True Airmanship

There is a group of pilots that will define their airmanship as stick and rudder skills. Their ability to execute accelerated turns, complex maneuvers, take off and land an airplane in adverse conditions, and push through weather where others may turn back.

True airmanship is so much more and often at odds with the caricature of Joe Pilot and his Cowboy Up mentality. For the professional pilot understanding the broader scope of airmanship is essential in avoiding and mitigating pitfalls, deviations, incidents, and accidents.

Revised Definition

“Airmanship is the consistent use of good judgment and well-developed skills to accomplish flight objectives. This consistency is founded on a cornerstone of uncompromising flight discipline and is developed through systematic skill acquisition and proficiency. A high state of situational awareness completes the airmanship picture and is obtained through knowledge of one’s self, aircraft, environment, team and risk.” (Redefining Airmanship. Tony Kern. 1996.)
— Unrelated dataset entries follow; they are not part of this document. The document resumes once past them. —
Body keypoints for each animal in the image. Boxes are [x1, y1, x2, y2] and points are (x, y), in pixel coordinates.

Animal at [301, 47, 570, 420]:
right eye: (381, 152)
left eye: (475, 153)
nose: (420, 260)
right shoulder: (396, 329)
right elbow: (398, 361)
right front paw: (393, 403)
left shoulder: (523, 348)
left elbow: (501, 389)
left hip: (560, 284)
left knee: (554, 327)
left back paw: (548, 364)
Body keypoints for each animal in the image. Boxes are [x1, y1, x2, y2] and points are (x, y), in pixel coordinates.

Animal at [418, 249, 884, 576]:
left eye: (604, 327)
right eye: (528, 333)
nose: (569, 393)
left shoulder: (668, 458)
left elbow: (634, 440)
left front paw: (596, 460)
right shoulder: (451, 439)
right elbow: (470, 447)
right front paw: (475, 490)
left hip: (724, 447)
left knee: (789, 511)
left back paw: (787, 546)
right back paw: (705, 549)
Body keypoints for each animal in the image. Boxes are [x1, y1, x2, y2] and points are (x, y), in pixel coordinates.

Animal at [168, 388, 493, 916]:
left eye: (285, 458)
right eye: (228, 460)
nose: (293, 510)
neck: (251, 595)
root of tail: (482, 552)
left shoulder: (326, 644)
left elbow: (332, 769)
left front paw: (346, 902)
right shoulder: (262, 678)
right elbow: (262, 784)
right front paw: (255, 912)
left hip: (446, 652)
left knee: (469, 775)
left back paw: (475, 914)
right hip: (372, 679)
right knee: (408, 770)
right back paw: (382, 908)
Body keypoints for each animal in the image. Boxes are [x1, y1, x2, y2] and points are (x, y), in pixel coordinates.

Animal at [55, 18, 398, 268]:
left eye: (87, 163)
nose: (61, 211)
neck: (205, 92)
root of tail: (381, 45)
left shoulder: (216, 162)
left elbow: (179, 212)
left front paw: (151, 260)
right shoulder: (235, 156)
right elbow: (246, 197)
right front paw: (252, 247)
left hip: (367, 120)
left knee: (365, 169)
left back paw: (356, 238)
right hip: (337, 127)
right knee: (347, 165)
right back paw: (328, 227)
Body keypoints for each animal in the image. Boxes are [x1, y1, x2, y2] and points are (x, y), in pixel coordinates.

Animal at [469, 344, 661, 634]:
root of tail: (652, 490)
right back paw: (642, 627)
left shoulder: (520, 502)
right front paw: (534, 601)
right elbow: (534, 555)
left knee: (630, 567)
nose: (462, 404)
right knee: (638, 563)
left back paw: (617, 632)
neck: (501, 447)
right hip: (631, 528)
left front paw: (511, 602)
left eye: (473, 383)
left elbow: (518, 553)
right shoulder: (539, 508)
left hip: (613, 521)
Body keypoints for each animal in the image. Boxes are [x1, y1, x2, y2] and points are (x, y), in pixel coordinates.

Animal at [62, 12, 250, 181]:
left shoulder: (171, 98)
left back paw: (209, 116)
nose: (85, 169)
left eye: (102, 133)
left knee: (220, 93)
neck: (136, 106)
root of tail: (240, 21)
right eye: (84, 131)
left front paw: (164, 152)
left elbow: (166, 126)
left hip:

The key to airmanship is molding the gray matter between one’s ears in such a way that there is a decision tree for any give situation that accurately balances risk and efficiency.

The Foundations of Airmanship

The four categories that comprise airmanship are: knowledge, skills, attitudes, and continued learning:

  • Knowledge of the aircraft, the environment, and associated risks.
  • Skills to go beyond the physical aspects of operating the aircraft safely from A to B, including: managing information, avoiding the pitfalls of automation, organizing knowledge so that it is accessible when needed, developing one’s character to self-regulate against the 5 Hazardous Attitudes, and cultivating discipline and excellence that guard against complacency and mediocrity.
  • Attitudes that mitigate pitfalls specific to the individual and common to all aviators. This includes implementing the antidotes to the 5 Hazardous Attitudes into daily operations.

Hazardous AttitudeAntidote
Anti-Authority: “The regulations are for someone else”“Follow the rules. They are that way for a reason.”
Impulsivity: “I must act now, there’s no time”“Not so fast. Think first”
Invulnerability: “It won’t happen to me”“It could happen to me”
Macho: “I’ll show you. I can do it”“Taking chances is foolish”
Resignation: “What’s the use?”“Never give up. There is always something I can do”
  • Continued learning that improves and expands one’s processes and capabilities: replacing the old with the new, the good with the better, and the better with the best.